Ever filled up a form with a bunch of information and then accidentally navigated away and lost all data? Well, that’s frustrating. However, as a developer, it might be tricky to implement such functionality. This post is a practical guide to implementing is dirty checking using Vue, Vue Router and Typescript.

TL;DR

Code is available on GitHub.

Expected behavior

In a Vue app with Vue Router, when a user modifies data in a form and any navigation to another route occurs, the user should be notified and have the ability to cancel navigation.

Is Dirty Demo Demo app running

FormEdit.vue

I like to wrap this kind of functionality in base components that can be reused across multiple forms. This is specially true for IsDirty and IsBusy. For this demo I created a FormEdit component.

__RECORDED DATA__
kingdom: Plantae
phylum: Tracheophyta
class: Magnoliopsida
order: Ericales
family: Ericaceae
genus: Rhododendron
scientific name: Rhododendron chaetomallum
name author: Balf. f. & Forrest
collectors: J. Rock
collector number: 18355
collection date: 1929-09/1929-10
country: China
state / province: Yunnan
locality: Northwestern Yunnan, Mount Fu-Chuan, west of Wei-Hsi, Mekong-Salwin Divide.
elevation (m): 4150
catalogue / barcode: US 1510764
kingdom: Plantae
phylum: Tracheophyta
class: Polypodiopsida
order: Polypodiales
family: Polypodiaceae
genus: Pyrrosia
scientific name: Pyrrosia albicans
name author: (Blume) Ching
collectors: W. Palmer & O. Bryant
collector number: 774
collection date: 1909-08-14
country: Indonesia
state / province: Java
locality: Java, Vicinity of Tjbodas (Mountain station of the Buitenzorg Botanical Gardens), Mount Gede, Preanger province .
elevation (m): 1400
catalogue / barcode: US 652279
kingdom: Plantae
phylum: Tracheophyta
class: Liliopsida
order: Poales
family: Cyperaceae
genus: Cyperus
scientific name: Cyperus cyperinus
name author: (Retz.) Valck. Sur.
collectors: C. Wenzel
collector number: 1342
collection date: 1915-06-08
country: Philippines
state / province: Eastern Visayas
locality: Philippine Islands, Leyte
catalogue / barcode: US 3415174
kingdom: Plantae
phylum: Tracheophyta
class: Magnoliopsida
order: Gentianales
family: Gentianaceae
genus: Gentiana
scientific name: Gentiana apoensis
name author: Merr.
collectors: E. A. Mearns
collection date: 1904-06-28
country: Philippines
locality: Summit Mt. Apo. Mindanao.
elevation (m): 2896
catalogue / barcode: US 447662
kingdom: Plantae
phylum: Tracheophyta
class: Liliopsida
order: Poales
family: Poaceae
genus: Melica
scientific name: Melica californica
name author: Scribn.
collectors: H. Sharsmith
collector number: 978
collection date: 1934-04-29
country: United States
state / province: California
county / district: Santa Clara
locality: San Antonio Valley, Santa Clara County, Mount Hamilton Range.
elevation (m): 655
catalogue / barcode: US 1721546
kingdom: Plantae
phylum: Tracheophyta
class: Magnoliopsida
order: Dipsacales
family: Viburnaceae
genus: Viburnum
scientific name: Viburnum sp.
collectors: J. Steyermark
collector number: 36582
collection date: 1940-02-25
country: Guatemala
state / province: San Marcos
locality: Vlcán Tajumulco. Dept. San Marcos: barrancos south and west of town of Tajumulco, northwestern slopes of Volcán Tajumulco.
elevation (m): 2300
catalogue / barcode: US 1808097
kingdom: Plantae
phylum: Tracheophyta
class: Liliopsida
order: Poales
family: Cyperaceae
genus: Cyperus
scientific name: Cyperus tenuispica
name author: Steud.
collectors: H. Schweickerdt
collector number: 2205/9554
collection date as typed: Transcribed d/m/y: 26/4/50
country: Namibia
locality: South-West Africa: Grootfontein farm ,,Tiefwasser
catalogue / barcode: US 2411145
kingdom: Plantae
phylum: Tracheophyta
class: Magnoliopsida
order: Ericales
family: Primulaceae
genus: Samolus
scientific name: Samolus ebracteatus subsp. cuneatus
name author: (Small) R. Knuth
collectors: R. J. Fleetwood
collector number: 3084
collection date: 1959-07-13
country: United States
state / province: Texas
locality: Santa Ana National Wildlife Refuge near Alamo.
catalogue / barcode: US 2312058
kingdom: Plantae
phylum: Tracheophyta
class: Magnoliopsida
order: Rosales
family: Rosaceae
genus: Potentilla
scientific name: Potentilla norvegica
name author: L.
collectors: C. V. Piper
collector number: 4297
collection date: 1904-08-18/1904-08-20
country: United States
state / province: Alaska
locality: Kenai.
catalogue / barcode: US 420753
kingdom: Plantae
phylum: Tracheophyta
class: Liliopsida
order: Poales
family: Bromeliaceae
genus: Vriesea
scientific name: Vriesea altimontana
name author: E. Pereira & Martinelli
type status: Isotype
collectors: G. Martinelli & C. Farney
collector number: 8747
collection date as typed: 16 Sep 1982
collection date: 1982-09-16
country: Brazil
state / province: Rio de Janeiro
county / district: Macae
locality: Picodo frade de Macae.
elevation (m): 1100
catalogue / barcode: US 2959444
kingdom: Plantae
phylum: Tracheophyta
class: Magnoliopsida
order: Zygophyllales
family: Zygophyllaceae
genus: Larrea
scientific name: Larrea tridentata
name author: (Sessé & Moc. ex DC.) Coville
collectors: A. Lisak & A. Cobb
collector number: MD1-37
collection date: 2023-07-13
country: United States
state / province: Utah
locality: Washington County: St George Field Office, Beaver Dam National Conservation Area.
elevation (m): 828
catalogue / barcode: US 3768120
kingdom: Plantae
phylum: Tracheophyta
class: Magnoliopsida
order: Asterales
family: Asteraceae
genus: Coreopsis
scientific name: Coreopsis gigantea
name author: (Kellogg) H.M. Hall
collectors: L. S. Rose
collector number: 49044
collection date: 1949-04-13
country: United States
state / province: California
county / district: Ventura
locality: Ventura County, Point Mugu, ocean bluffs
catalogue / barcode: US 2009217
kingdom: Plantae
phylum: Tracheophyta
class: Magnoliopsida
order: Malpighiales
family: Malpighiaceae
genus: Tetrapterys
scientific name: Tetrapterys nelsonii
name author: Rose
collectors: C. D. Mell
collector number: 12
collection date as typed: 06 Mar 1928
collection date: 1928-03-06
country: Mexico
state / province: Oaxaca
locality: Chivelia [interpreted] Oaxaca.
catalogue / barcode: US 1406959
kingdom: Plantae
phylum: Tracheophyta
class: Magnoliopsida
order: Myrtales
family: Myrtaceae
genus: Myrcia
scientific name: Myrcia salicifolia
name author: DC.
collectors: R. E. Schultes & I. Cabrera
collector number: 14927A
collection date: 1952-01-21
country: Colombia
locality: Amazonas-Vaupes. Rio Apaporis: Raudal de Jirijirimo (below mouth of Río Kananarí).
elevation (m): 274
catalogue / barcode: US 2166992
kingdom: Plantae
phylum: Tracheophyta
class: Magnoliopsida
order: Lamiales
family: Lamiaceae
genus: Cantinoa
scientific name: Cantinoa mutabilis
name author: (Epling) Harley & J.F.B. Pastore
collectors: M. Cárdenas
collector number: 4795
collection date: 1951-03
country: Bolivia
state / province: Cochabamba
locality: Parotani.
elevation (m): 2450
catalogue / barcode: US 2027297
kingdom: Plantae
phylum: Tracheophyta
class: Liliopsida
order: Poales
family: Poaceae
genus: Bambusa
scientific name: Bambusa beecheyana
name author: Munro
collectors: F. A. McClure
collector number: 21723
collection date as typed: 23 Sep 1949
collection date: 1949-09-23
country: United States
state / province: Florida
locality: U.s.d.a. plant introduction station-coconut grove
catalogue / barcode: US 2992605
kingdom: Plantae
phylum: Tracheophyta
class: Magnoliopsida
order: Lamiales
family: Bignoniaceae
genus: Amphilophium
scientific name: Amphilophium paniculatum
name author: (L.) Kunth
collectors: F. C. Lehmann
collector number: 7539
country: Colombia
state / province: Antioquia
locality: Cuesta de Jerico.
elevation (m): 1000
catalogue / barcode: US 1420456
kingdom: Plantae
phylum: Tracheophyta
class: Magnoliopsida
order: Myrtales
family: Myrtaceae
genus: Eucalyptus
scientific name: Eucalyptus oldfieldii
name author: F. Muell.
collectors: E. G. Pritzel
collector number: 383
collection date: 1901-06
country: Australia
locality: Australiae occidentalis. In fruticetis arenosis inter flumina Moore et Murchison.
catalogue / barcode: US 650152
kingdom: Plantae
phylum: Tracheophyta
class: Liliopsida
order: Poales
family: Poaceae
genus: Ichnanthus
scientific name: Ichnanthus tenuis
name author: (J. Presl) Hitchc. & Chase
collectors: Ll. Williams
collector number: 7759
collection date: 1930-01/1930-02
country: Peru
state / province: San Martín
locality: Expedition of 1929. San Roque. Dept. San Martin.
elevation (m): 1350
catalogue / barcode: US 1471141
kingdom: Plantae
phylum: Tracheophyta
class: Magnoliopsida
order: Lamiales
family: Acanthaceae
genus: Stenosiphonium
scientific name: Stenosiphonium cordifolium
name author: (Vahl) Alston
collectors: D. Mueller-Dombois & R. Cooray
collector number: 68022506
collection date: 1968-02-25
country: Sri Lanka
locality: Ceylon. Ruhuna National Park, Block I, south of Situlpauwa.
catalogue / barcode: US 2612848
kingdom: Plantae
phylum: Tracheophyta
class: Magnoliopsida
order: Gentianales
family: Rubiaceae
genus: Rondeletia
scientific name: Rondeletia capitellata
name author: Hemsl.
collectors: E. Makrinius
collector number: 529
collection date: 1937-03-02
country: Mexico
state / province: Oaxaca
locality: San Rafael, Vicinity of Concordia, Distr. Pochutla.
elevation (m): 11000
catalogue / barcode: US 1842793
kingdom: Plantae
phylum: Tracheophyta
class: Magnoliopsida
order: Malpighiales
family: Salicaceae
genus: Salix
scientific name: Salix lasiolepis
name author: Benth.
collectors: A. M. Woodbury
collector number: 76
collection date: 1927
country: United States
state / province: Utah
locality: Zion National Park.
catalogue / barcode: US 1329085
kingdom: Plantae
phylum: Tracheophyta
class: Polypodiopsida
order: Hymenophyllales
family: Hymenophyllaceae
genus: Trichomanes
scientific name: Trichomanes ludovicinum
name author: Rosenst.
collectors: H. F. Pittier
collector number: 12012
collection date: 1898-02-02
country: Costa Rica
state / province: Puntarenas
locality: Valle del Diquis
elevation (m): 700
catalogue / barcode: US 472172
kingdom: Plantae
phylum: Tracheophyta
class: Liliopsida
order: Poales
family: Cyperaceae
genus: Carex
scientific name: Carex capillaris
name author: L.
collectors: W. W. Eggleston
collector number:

__THE TASK__
In the guide on dirty checking with Vue, what is the name of the component created for the demo? Answer from the text only, not the records.

__RESULT FOR THIS EXERCISE__
FormEdit